• _Your assignment_: Copy out the floor speech supporting the September 11 commemorative medal act word for word.

• _Text block_:
Segment Open
Mr. Speaker, I rise today in strong support of H.R. 4684, the National September 11 Memorial & Museum Commemorative Medal Act.
No one can forget the September morning, where we were, the way we felt, what we feared. As the tragedy unfolded, all of us wondered what it meant for the future.
The attacks of September 11 occurred during a time of relative tranquility for this Nation. The country had entered a new decade, excited about the boundless opportunities that lay ahead of the new century and confident it would realize the potential of its people.
9/11 shook that confidence. The downed planes and the burning buildings and the shattered lives and families showed us just how vulnerable we truly were. At that moment the paths of prosperity and progress, of safety and liberty that our Nation had so surely followed seemed in jeopardy.
But more telling than that day was not how vulnerable we felt when the terrorists struck, but more so how resolute we were in our response and in the comforting arms extended to help our fellow citizens. First responders rushed to the scene. Upon seeing the devastation before them, these men and women rushed into the buildings knowing their lives were in danger. They put aside their personal safety and rushed to the aid of those in need. They epitomized the bravery and resilience that has been the foundation of this Nation since its inception, the compassion and the will that built the United States into truly what it is today.
Segment Closed
• _Source data_:
Segment Open
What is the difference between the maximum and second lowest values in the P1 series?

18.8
Segment Closed
• _Result for this exercise_:
Mr. Speaker, I rise today in strong support of H.R. 4684, the National September 11 Memorial & Museum Commemorative Medal Act.
No one can forget the September morning, where we were, the way we felt, what we feared. As the tragedy unfolded, all of us wondered what it meant for the future.
The attacks of September 11 occurred during a time of relative tranquility for this Nation. The country had entered a new decade, excited about the boundless opportunities that lay ahead of the new century and confident it would realize the potential of its people.
9/11 shook that confidence. The downed planes and the burning buildings and the shattered lives and families showed us just how vulnerable we truly were. At that moment the paths of prosperity and progress, of safety and liberty that our Nation had so surely followed seemed in jeopardy.
But more telling than that day was not how vulnerable we felt when the terrorists struck, but more so how resolute we were in our response and in the comforting arms extended to help our fellow citizens. First responders rushed to the scene. Upon seeing the devastation before them, these men and women rushed into the buildings knowing their lives were in danger. They put aside their personal safety and rushed to the aid of those in need. They epitomized the bravery and resilience that has been the foundation of this Nation since its inception, the compassion and the will that built the United States into truly what it is today.